A teenager accused of plotting a school attack will be tried in juvenile court because he has no criminal record and has emotional problems that the system can treat, a prosecutor said in a letter sent Thursday.

Montgomery County District Attorney Bruce L. Castor Jr. sent a letter to a county judge Thursday in which he said he would not seek to try Dillon Cossey, 14, as an adult.

Cossey "suffers from severe emotional and psychiatric disabilities which I believe the juvenile court is in the best position to address," Castor wrote. "I find that he is likely amenable to treatment and supervision by juvenile authorities."

The teen's attorney, J. David Farrell, praised the decision and said Cossey's family was relieved.

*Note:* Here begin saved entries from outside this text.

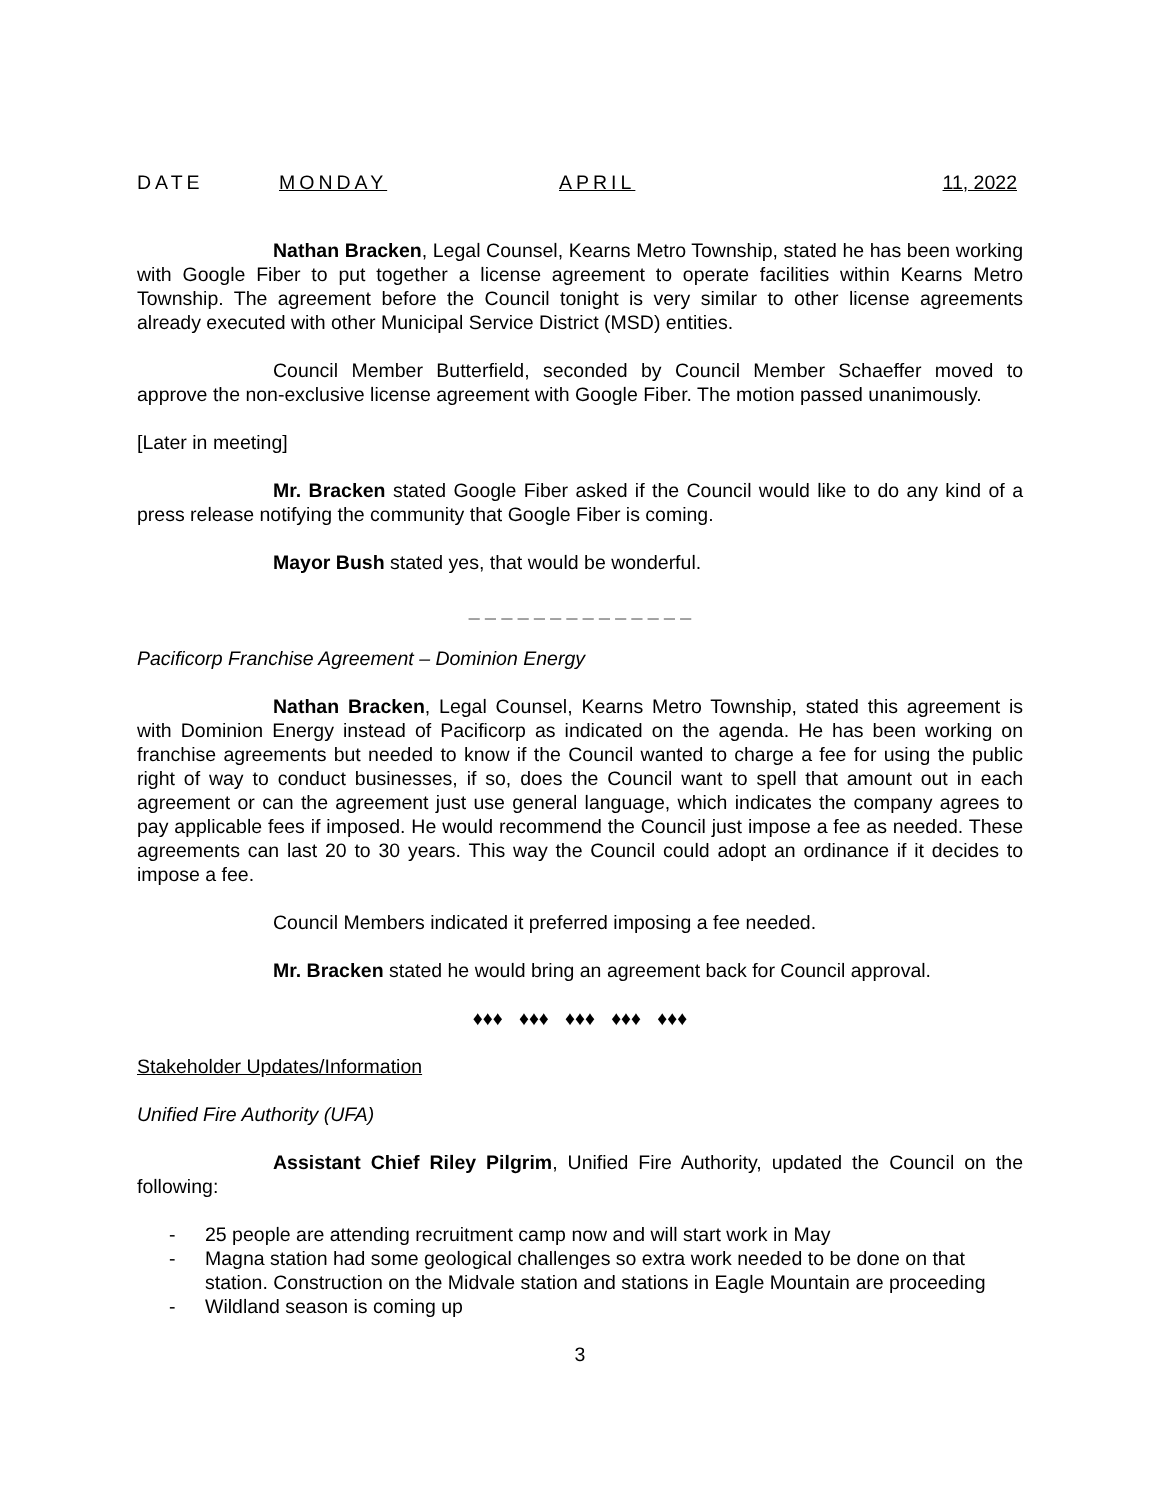DATE MONDAY APRIL 11, 2022
Nathan Bracken, Legal Counsel, Kearns Metro Township, stated he has been working with Google Fiber to put together a license agreement to operate facilities within Kearns Metro Township. The agreement before the Council tonight is very similar to other license agreements already executed with other Municipal Service District (MSD) entities.
Council Member Butterfield, seconded by Council Member Schaeffer moved to approve the non-exclusive license agreement with Google Fiber. The motion passed unanimously.
[Later in meeting]
Mr. Bracken stated Google Fiber asked if the Council would like to do any kind of a press release notifying the community that Google Fiber is coming.
Mayor Bush stated yes, that would be wonderful.
_ _ _ _ _ _ _ _ _ _ _ _ _ _
Pacificorp Franchise Agreement – Dominion Energy
Nathan Bracken, Legal Counsel, Kearns Metro Township, stated this agreement is with Dominion Energy instead of Pacificorp as indicated on the agenda. He has been working on franchise agreements but needed to know if the Council wanted to charge a fee for using the public right of way to conduct businesses, if so, does the Council want to spell that amount out in each agreement or can the agreement just use general language, which indicates the company agrees to pay applicable fees if imposed. He would recommend the Council just impose a fee as needed. These agreements can last 20 to 30 years. This way the Council could adopt an ordinance if it decides to impose a fee.
Council Members indicated it preferred imposing a fee needed.
Mr. Bracken stated he would bring an agreement back for Council approval.
♦♦♦ ♦♦♦ ♦♦♦ ♦♦♦ ♦♦♦
Stakeholder Updates/Information
Unified Fire Authority (UFA)
Assistant Chief Riley Pilgrim, Unified Fire Authority, updated the Council on the following:
- 25 people are attending recruitment camp now and will start work in May
- Magna station had some geological challenges so extra work needed to be done on that station. Construction on the Midvale station and stations in Eagle Mountain are proceeding
- Wildland season is coming up
3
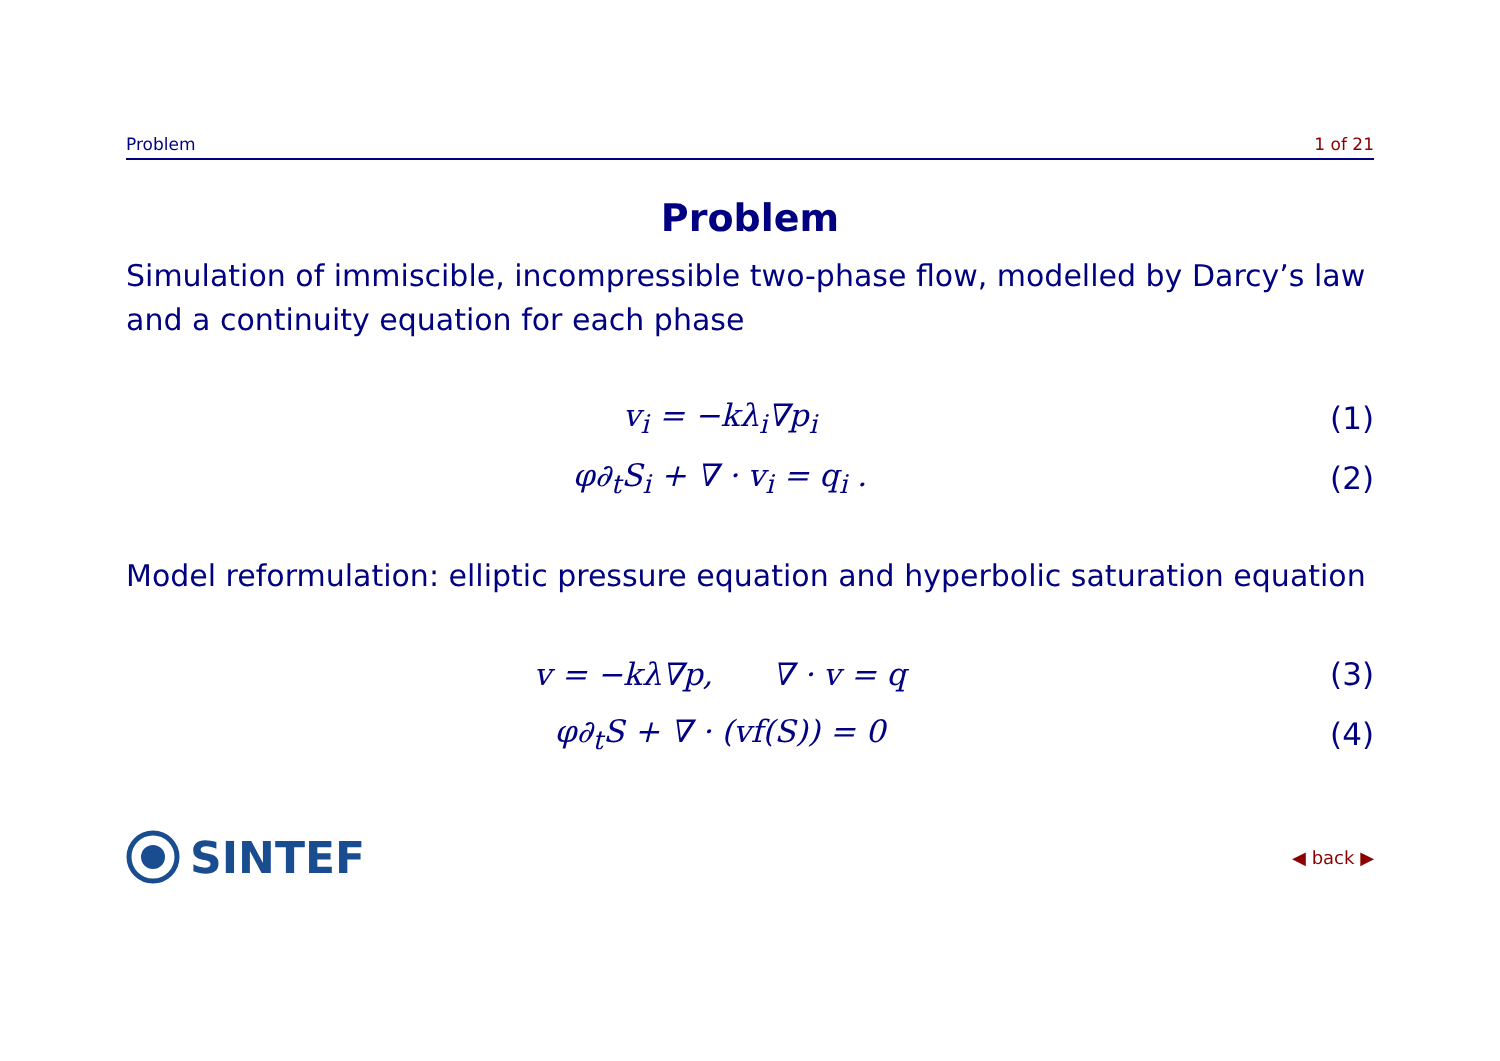Problem 1 of 21
Problem
Simulation of immiscible, incompressible two-phase flow, modelled by Darcy’s law and a continuity equation for each phase
v<sub>i</sub> = −kλ<sub>i</sub>∇p<sub>i</sub> (1)
φ∂<sub>t</sub>S<sub>i</sub> + ∇ · v<sub>i</sub> = q<sub>i</sub> . (2)
Model reformulation: elliptic pressure equation and hyperbolic saturation equation
v = −kλ∇p, ∇ · v = q (3)
φ∂<sub>t</sub>S + ∇ · (vf(S)) = 0 (4)
SINTEF
◀ back ▶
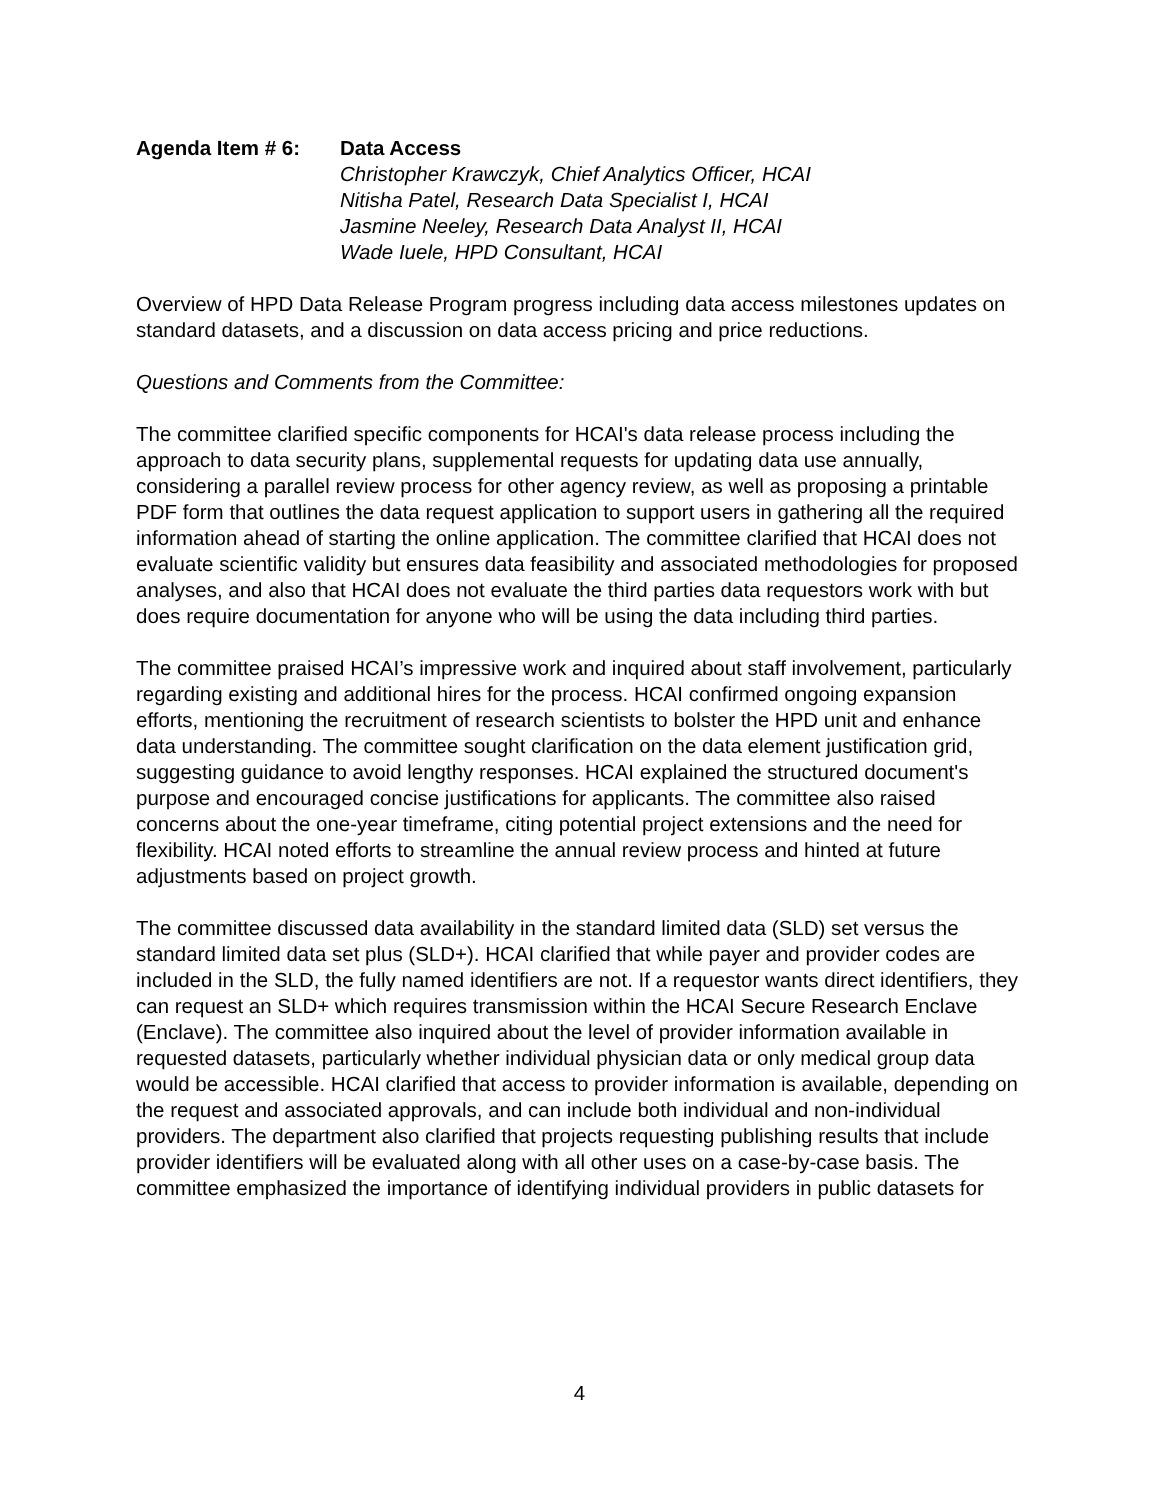Agenda Item # 6: Data Access
Christopher Krawczyk, Chief Analytics Officer, HCAI
Nitisha Patel, Research Data Specialist I, HCAI
Jasmine Neeley, Research Data Analyst II, HCAI
Wade Iuele, HPD Consultant, HCAI
Overview of HPD Data Release Program progress including data access milestones updates on standard datasets, and a discussion on data access pricing and price reductions.
Questions and Comments from the Committee:
The committee clarified specific components for HCAI's data release process including the approach to data security plans, supplemental requests for updating data use annually, considering a parallel review process for other agency review, as well as proposing a printable PDF form that outlines the data request application to support users in gathering all the required information ahead of starting the online application. The committee clarified that HCAI does not evaluate scientific validity but ensures data feasibility and associated methodologies for proposed analyses, and also that HCAI does not evaluate the third parties data requestors work with but does require documentation for anyone who will be using the data including third parties.
The committee praised HCAI’s impressive work and inquired about staff involvement, particularly regarding existing and additional hires for the process. HCAI confirmed ongoing expansion efforts, mentioning the recruitment of research scientists to bolster the HPD unit and enhance data understanding. The committee sought clarification on the data element justification grid, suggesting guidance to avoid lengthy responses. HCAI explained the structured document's purpose and encouraged concise justifications for applicants. The committee also raised concerns about the one-year timeframe, citing potential project extensions and the need for flexibility. HCAI noted efforts to streamline the annual review process and hinted at future adjustments based on project growth.
The committee discussed data availability in the standard limited data (SLD) set versus the standard limited data set plus (SLD+). HCAI clarified that while payer and provider codes are included in the SLD, the fully named identifiers are not. If a requestor wants direct identifiers, they can request an SLD+ which requires transmission within the HCAI Secure Research Enclave (Enclave). The committee also inquired about the level of provider information available in requested datasets, particularly whether individual physician data or only medical group data would be accessible. HCAI clarified that access to provider information is available, depending on the request and associated approvals, and can include both individual and non-individual providers. The department also clarified that projects requesting publishing results that include provider identifiers will be evaluated along with all other uses on a case-by-case basis. The committee emphasized the importance of identifying individual providers in public datasets for
4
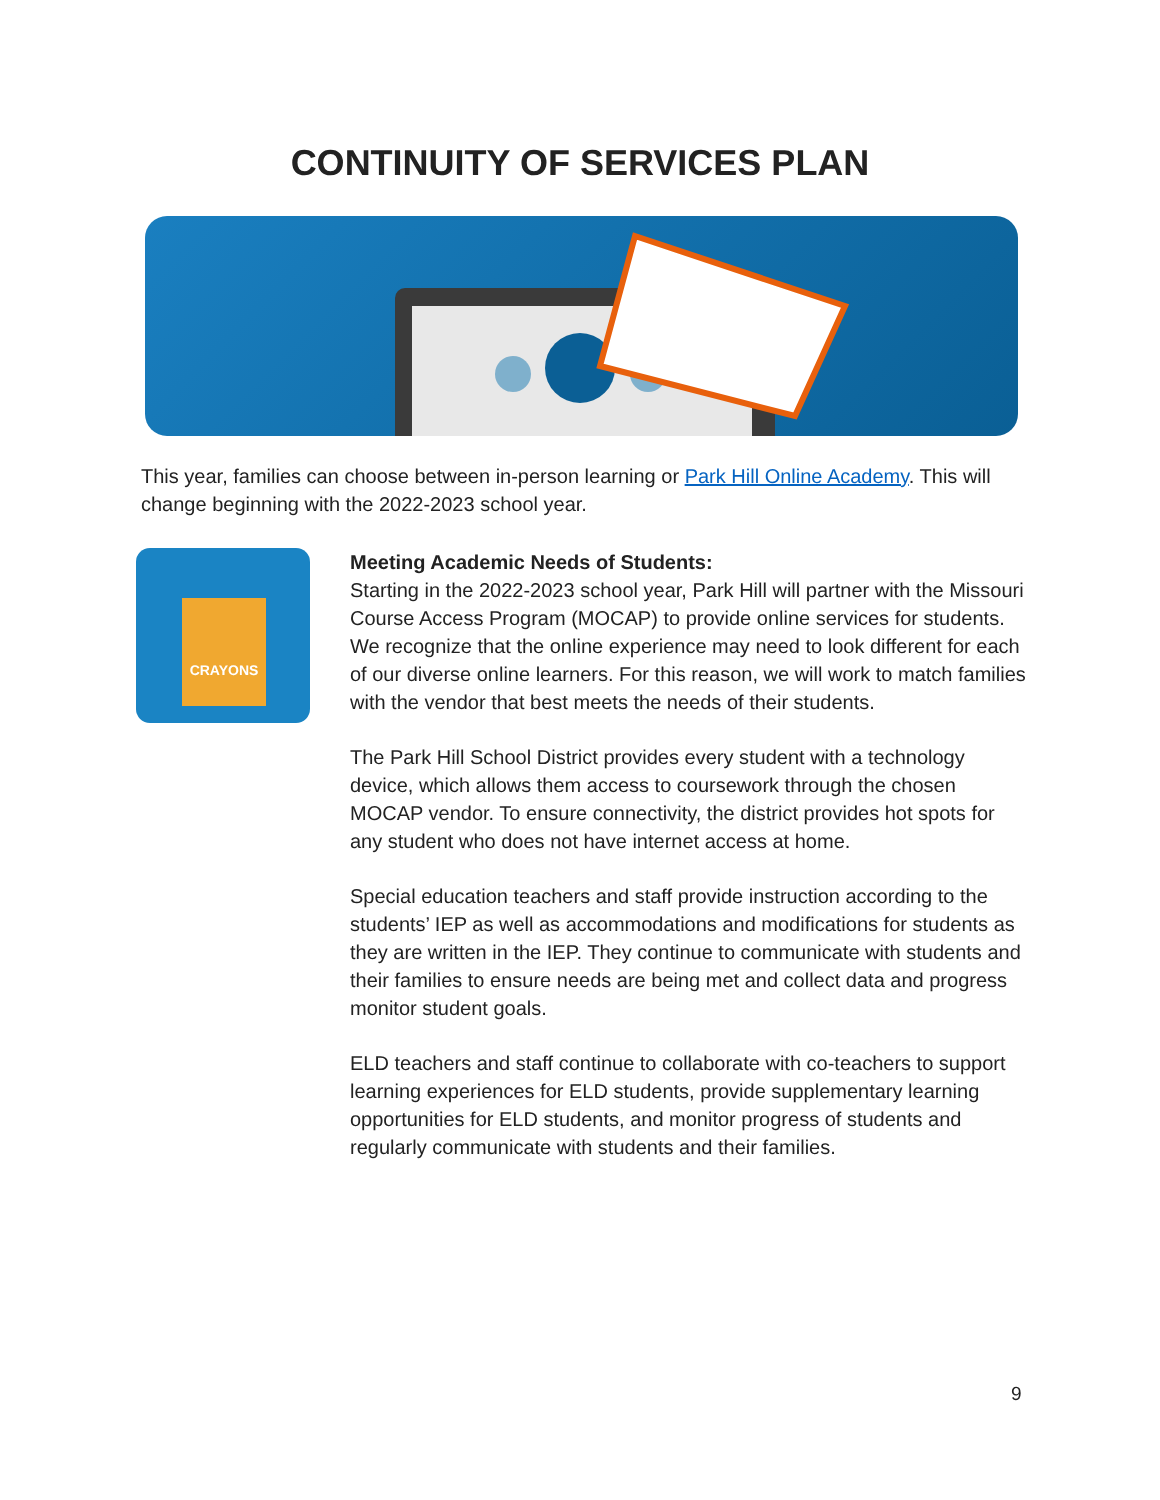CONTINUITY OF SERVICES PLAN
This year, families can choose between in-person learning or Park Hill Online Academy. This will change beginning with the 2022-2023 school year.
CRAYONS
Meeting Academic Needs of Students:
Starting in the 2022-2023 school year, Park Hill will partner with the Missouri Course Access Program (MOCAP) to provide online services for students. We recognize that the online experience may need to look different for each of our diverse online learners. For this reason, we will work to match families with the vendor that best meets the needs of their students.
The Park Hill School District provides every student with a technology device, which allows them access to coursework through the chosen MOCAP vendor. To ensure connectivity, the district provides hot spots for any student who does not have internet access at home.
Special education teachers and staff provide instruction according to the students’ IEP as well as accommodations and modifications for students as they are written in the IEP. They continue to communicate with students and their families to ensure needs are being met and collect data and progress monitor student goals.
ELD teachers and staff continue to collaborate with co-teachers to support learning experiences for ELD students, provide supplementary learning opportunities for ELD students, and monitor progress of students and regularly communicate with students and their families.
9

"It was a very fair and just decision," Farrell said Thursday.

Cossey, a home-schooled student who was arrested last week, felt bullied and tried to recruit another boy for a possible attack at Plymouth-Whitemarsh High School, authorities said.

He had amassed a stockpile of weapons, including a 9 mm semiautomatic rifle, about 30 air-powered guns modeled to look like higher-powered weapons, swords, knives, a bomb-making book, videos of the 1999 Columbine high school attack in Colorado and violence-filled notebooks, authorities said.

Cossey was charged with solicitation to commit terror and other counts. Castor requested an adjudication hearing — the equivalent of a trial in the juvenile system — for Oct. 26, though Farrell said the date has not been confirmed.

Cossey's mother, Michele Cossey, 46, was arrested last week on charges of illegally buying him three guns. Her preliminary hearing is scheduled for Nov. 1.